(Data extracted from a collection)
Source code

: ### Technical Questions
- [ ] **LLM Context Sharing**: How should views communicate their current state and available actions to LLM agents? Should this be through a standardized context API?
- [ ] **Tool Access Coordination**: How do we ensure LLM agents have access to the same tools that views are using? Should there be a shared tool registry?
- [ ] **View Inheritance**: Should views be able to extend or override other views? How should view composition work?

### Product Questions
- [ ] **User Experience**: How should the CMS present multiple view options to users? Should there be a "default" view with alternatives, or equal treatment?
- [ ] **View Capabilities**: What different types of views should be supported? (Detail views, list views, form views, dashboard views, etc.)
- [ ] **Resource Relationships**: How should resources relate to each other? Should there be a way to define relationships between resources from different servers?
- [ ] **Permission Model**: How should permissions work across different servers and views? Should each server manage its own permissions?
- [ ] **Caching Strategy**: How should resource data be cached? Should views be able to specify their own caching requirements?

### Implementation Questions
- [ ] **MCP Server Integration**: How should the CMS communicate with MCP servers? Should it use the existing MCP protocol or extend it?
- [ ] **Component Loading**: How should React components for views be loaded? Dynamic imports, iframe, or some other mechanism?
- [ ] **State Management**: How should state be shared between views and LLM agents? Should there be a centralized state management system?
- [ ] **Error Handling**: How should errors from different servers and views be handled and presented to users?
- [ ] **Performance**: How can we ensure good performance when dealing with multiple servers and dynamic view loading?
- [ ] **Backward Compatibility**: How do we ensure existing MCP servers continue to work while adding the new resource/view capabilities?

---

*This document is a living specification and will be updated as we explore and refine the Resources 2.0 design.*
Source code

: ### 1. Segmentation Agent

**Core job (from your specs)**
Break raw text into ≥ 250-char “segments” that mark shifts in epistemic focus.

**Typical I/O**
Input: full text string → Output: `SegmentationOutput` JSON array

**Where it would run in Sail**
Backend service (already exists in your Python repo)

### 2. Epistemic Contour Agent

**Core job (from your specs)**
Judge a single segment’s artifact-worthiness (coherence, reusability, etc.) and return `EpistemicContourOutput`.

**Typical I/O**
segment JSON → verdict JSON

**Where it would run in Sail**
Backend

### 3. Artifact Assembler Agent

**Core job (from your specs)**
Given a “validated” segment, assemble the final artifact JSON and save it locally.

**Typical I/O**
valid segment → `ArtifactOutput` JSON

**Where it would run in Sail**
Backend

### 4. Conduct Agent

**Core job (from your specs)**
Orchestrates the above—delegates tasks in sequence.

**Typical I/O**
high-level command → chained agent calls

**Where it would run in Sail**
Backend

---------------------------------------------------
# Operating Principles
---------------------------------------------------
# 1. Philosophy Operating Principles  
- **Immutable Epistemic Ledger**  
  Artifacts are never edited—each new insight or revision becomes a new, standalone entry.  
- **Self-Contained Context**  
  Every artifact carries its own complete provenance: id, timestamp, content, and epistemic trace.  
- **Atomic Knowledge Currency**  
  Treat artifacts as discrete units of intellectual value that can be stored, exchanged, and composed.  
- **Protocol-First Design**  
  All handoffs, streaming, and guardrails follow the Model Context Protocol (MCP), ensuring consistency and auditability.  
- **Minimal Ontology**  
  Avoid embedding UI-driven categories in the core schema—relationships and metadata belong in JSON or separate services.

Work task: A faithful copy of the lines from the line containing "Break raw text" to the end of the data should be set down, both ends included, and nothing more.

Expected output:
Break raw text into ≥ 250-char “segments” that mark shifts in epistemic focus.

**Typical I/O**
Input: full text string → Output: `SegmentationOutput` JSON array

**Where it would run in Sail**
Backend service (already exists in your Python repo)

### 2. Epistemic Contour Agent

**Core job (from your specs)**
Judge a single segment’s artifact-worthiness (coherence, reusability, etc.) and return `EpistemicContourOutput`.

**Typical I/O**
segment JSON → verdict JSON

**Where it would run in Sail**
Backend

### 3. Artifact Assembler Agent

**Core job (from your specs)**
Given a “validated” segment, assemble the final artifact JSON and save it locally.

**Typical I/O**
valid segment → `ArtifactOutput` JSON

**Where it would run in Sail**
Backend

### 4. Conduct Agent

**Core job (from your specs)**
Orchestrates the above—delegates tasks in sequence.

**Typical I/O**
high-level command → chained agent calls

**Where it would run in Sail**
Backend

---------------------------------------------------
# Operating Principles
---------------------------------------------------
# 1. Philosophy Operating Principles  
- **Immutable Epistemic Ledger**  
  Artifacts are never edited—each new insight or revision becomes a new, standalone entry.  
- **Self-Contained Context**  
  Every artifact carries its own complete provenance: id, timestamp, content, and epistemic trace.  
- **Atomic Knowledge Currency**  
  Treat artifacts as discrete units of intellectual value that can be stored, exchanged, and composed.  
- **Protocol-First Design**  
  All handoffs, streaming, and guardrails follow the Model Context Protocol (MCP), ensuring consistency and auditability.  
- **Minimal Ontology**  
  Avoid embedding UI-driven categories in the core schema—relationships and metadata belong in JSON or separate services.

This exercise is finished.